Woman, like man, is the product of evolution, and, like man, is a complex genetic product, a product not only of natural selections but sexual selections. Natural selections suggest that a woman who wished to belong to a man, who wished to remain with him, who wished to have children, who wished to care for them, who loved them, would have an advantage, in the long run, as far as her genetic type was concerned, of surviving, over a woman who did not care for men, who did not wish children, and so on. Female freedom, of a full sort, would not have been biologically practical. The loving mother is a type favored by evolution. It is natural then that in modern women certain instincts should be felt. The sparrow does not feed her young because the society has fooled her into playing that exploitative role. Similarly, sexual selection, as well as natural selection, is a significant dynamic of evolution, without which it is less comprehensible. Men, being stronger, have had, generally, the option of deciding on women that please them. If women had been stronger, as in the spiders, for example, we might have a different race.

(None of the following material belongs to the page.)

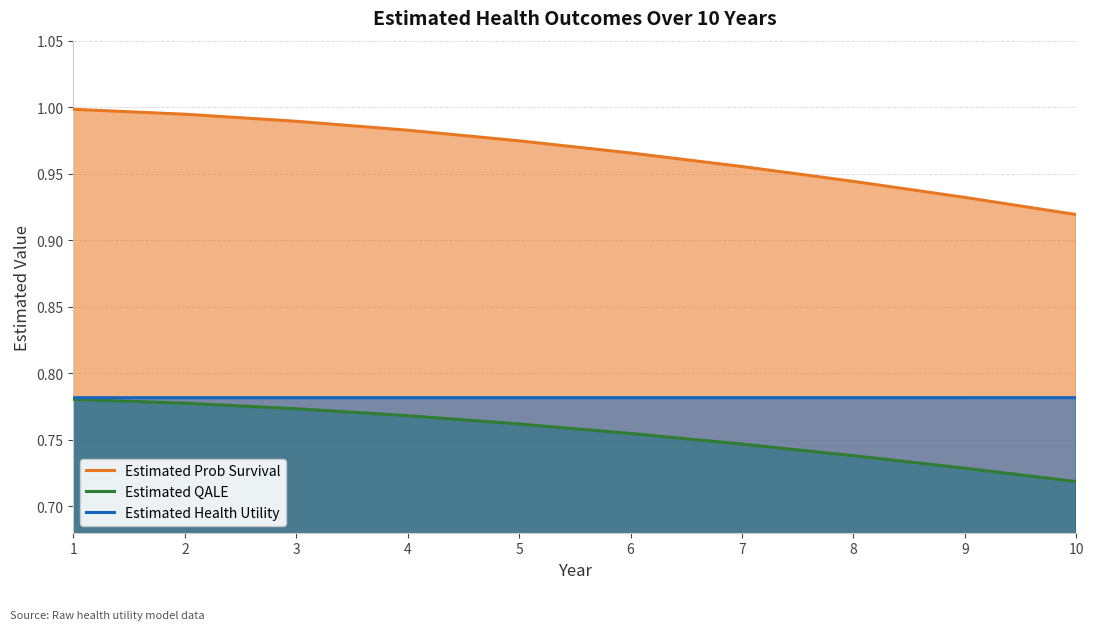

What are all the series names shown in the legend?

Estimated Prob Survival, Estimated QALE, Estimated Health Utility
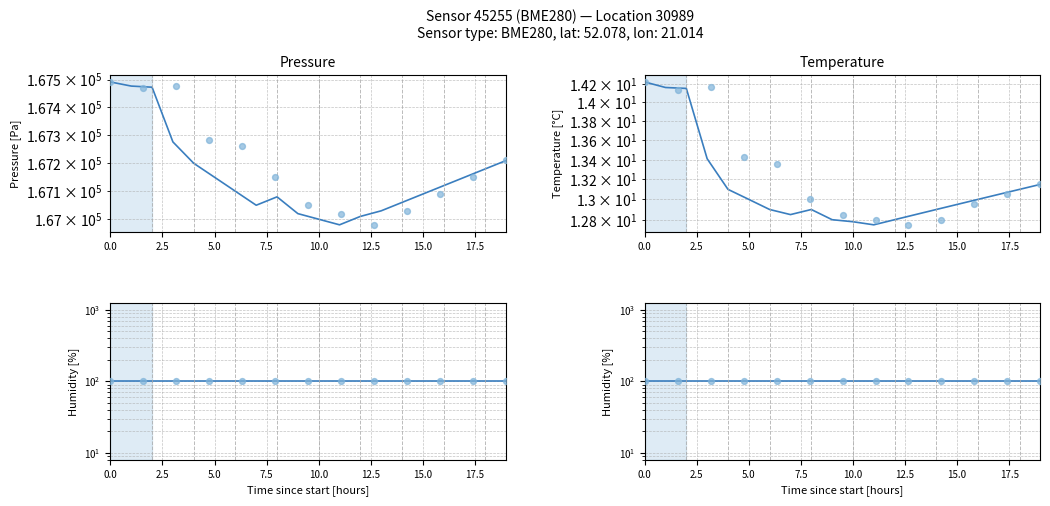

Which series contains the lowest Y value?

temperature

  It is not unlikely that men, over the generations, have selected out for breeding, for marriage, women of certain sorts. Doubtless women are much more beautiful now than a hundred generations ago. Similarly a woman who was particularly ugly, threatening, vicious, stupid, cruel, etc., would not be a desirable mate. No man can be blamed for not wishing to make his life miserable. Accordingly, statistically, he tends to select out women who are intelligent, loving and beautiful. Accordingly, men have, in effect, bred a certain kind of woman. Similarly, of course, in so far as choice has been theirs, women have tended to select out men who are, among other things intelligent, energetic and strong. Few women, in their hearts, despite propaganda, really desire weak, feminine men. Such men, at any rate, are not those who figure in their sexual fantasies.

  Goreans believe it is the nature of a man to own, that of a woman to be owned.

  I observed Verna's women, no longer hers, but now the slaves of their masters, in the longboats.

  Verna had given them their choice, had indeed forced the choice upon them.

  I wondered if, in the forest, she had expected any of them to return to her. She had had them clad in slave silk. She had had earrings put in their ears.